As a longtime teacher of college-level physics, I read with interest Ricardo Heras’s Commentary on traditional versus creative styles in solving physics problems (Physics Today, March 2017, page 10). He has clearly been bitten by the excitement and satisfaction of studying physics, and he is already thinking deeply about how it can best be presented to students. My guess is that he will someday be a very highly regarded teacher.
I also think, though, that the traditional textbook problems Heras disparages have considerable value. Yes, we have all had (and probably were ourselves) students who can grind out an end-of-chapter or test problem without really internalizing the physics involved. But that is not the primary goal I have in mind when I have my students, particularly first-year students, do the problems.
Heras’s model of a creative problem-solver is Richard Feynman, a rightly revered figure. But most of us, and most of our students, are not Feynman. I cannot expect my first-year students to develop deep physics insight. Before insight comes command of the foundational knowledge and techniques of the discipline, and my students are in desperate need of accruing practice in setting up and working through problems. The inevitable disappointment of seeing that their answer does not match the one in the back of the book and having to diagnose what went wrong is often the most educational aspect of the work. At higher levels, having students dig out an old-fashioned table of integrals and see how to compute an expectation value by hand—as Erwin Schrödinger might have done—gives them a sense of the nitty-gritty that underpins the insights of great creative minds.
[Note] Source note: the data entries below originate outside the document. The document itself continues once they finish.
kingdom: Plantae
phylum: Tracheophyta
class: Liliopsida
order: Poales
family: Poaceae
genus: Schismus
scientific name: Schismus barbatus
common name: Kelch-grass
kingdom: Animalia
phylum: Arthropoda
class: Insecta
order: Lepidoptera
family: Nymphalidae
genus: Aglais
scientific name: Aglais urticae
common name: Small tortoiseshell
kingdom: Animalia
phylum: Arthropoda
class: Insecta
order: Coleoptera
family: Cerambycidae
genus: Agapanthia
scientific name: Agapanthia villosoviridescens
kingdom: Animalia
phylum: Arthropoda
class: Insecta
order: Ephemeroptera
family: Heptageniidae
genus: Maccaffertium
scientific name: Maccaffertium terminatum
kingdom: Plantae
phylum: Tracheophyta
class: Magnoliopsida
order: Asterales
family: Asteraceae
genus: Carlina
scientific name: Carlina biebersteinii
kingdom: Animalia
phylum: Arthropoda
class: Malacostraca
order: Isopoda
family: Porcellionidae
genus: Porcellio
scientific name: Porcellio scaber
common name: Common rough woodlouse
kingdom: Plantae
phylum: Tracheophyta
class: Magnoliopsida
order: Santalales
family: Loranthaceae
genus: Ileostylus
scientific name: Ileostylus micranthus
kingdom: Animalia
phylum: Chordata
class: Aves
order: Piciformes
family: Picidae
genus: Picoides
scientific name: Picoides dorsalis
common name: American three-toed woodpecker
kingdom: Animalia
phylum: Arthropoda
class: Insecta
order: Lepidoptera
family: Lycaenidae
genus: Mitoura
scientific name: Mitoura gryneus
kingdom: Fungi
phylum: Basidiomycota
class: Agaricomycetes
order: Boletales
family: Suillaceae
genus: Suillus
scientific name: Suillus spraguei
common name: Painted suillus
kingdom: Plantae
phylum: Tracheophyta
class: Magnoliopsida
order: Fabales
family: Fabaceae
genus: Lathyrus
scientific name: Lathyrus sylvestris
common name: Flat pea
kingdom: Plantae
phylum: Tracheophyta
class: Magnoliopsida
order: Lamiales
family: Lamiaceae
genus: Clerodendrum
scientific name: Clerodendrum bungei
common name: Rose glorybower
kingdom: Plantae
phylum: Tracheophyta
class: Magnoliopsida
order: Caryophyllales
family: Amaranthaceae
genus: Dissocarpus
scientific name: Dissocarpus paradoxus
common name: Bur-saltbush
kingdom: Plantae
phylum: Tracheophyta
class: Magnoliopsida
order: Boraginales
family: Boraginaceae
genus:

Insight and expertise accrete over years of such grinding practice. Developing intuition in physics—or in any challenging discipline—is no different from learning to play a sport, speak a new language, or play a musical instrument proficiently: practice, practice, practice. Each boring problem is an incremental step along the climb, an investment that will eventually pay off in the form of a coherent foundation of knowledge and a grasp of techniques that will last a lifetime.
I have witnessed the evolution from blackboard- and overhead-based “static” lectures to powerful in-class computer and projector systems and laboratory sensor-interface units being used to illustrate concepts, calculations, and phenomena in ways I could only have dreamt of when I began teaching. But before a problem is thrown to the computer, it always goes up on the board first to have its physics, units, mathematical nuances, and orders of magnitude examined. To be sure, many traditions are inertia incarnate, impediments at best and destructive at worst. But not all are without virtue, and the best can be adapted to the times.